— Text passage —
Heap Tuning for Large NetKernel Instances Part 1

I’m writing this post to document information that I learned whilst developing the new NetKernel enterprise L1 representation cache (released today!). Knowledge of how to tune large Java instances is readily available but because NetKernel uses a cache as an integral part of it’s operation and usually this takes up a significant majority of the heap space of a running system this effects the conventional wisdom. So this article summarizes and augments this information with tips and details for tuning large NetKernel instances. This is a quite complex topic as Java GC itself is quite complex and necessarily this post only scratches the surface with information that I have found useful.

In this discussion we are talking purely about tuning heap usage and garbage collection. How we tune this will effect system latency (average/maximum pauses) and throughput. There are many other dimensions to tuning applications which effect performance and should be considered in addition to tuning heap, these include:

  1. choice of deployment platform, JVM version
  2. scaling out across multiple instances
  3. memory leaks (although these relate to heap usage I consider these bugs rather than in need of tuning)
  4. application concurrency bottlenecks
  5. application CPU usage
  6. application I/O constraints
  7. algorithmic design
  8. data type choices
  9. optimizing cacheability

Prerequisites

Test load scenarios
It’s important to know what kinds of situations your application will need to deal with.
This doesn’t need to be exhaustive but it’s good to have a few scenarios that can easily be simulated. As we are just tuning heap here we are not concerned about creating a whole accurate architecture that may be needed for full web performance testing. However sometimes it may make sense to combine that testing, in which case you’ll need quite a sophisticated setup and the barrier to an individual developer/you running the tests are higher. I’ll leave that tradeoff to the reader!

I personally developed what I call a synthetic workload module which is a configurable application and clients. I have used this extensively to test the new cache and general NetKernel performance. It creates a variable structure with differing levels of data set size both in terms of count, representation size and request distribution. It tests overlays, endpoints, synchronous and asynchronous requests. I can then vary parameters overtime and capture various system statistics such as heap usage, CPU load, response time etc to plot graphs that can be observed in realtime as the test proceeds. I have promised to make this available in the 1060 repositories once I get documentation for it. However this won’t help you, at least as is, test your applications!

— Work instructions —
[1] Can you reproduce word for word the lines of the records starting at the line containing "At how many" and ending with the final line of the records?
[2] Could you carry on the heap tuning post from its last sentence?
The heap tuning post has nothing to do with the records.

— Chart-based quiz items —

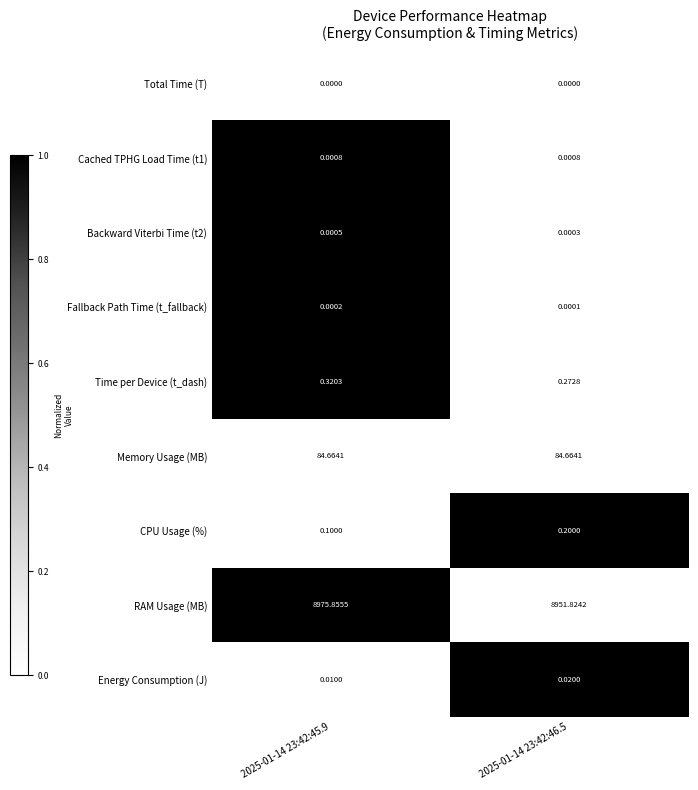

Which series has the largest total across all categories?

RAM Usage (MB)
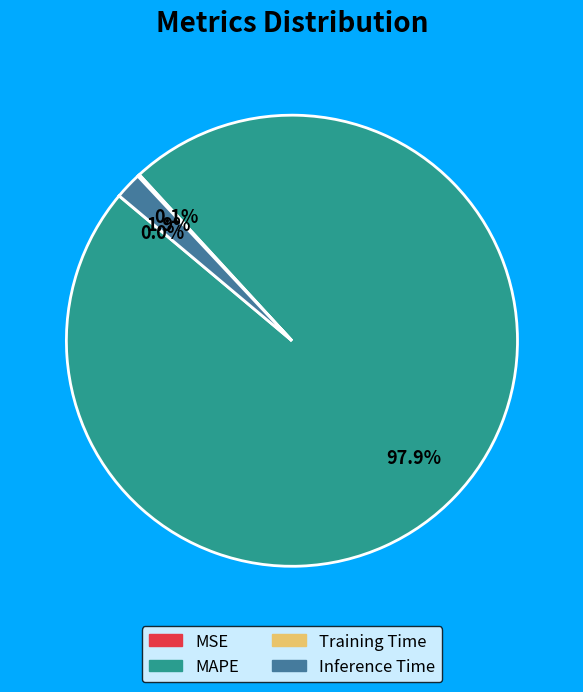

Which slice is the largest?

MAPE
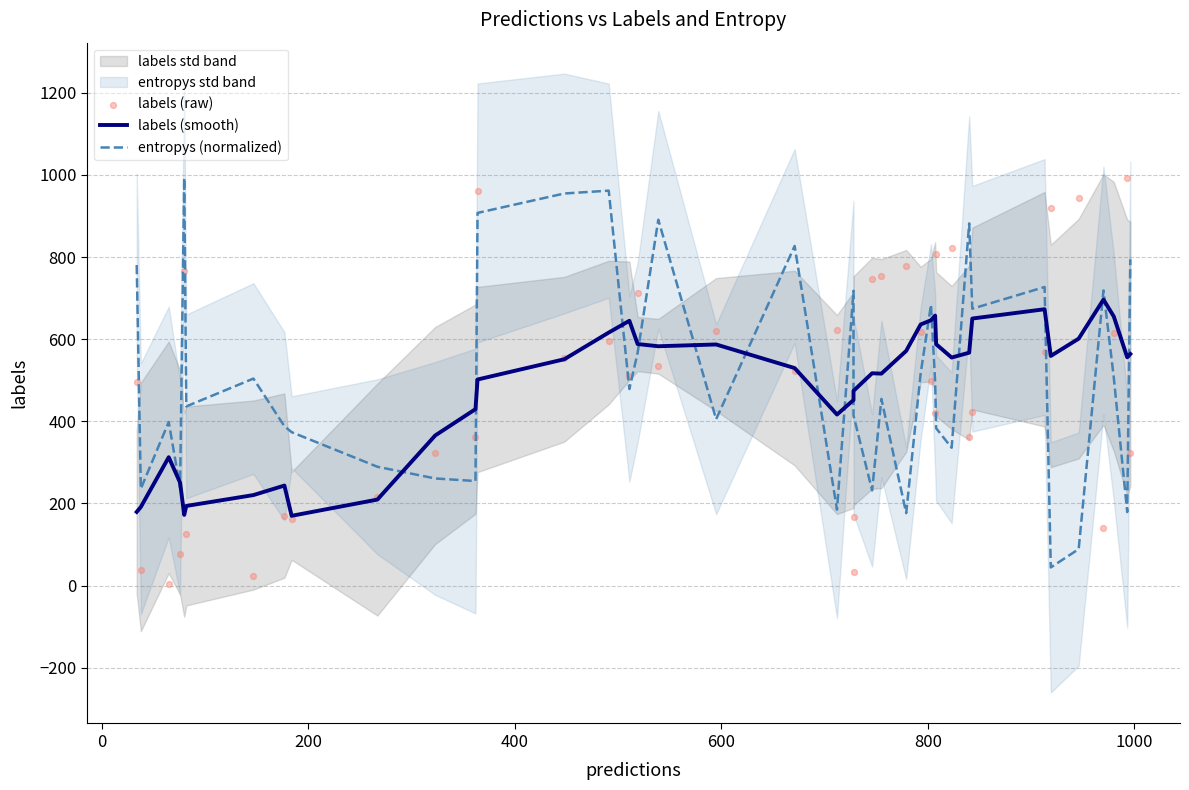

At how many categories does at least one series exceed 847?

10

— Task responses —
[1]
At how many categories does at least one series exceed 847?

10

[2]
NetKernel built-in tools
NetKernel has a number of built in tools which can help you understand what is happening:

Status Tab - on this page you can watch CPU usage, heap usage, request rate and cache size all on one page in lockstep.

Representation Cache Tool - the new cache has a control panel tool which shows a great amount of detail about what is caching and when culling is initiated

GC Viewer
GC Viewer is a powerful tool for visualizing the operation of the Java GC process. The latest version is available here: https://github.com/chewiebug/GCViewer
To use GC Viewer you must add JVM flags to output details of realtime GC information to a file:

-Xloggc:[directory]/netkernel.gc -XX:+PrintGCDetails -XX:+PrintGCDateStamps

GC Viewer can then “tail -f” (for non Unix readers I mean follow the data written to the file in realtime) to create a dynamic chart of what is happening.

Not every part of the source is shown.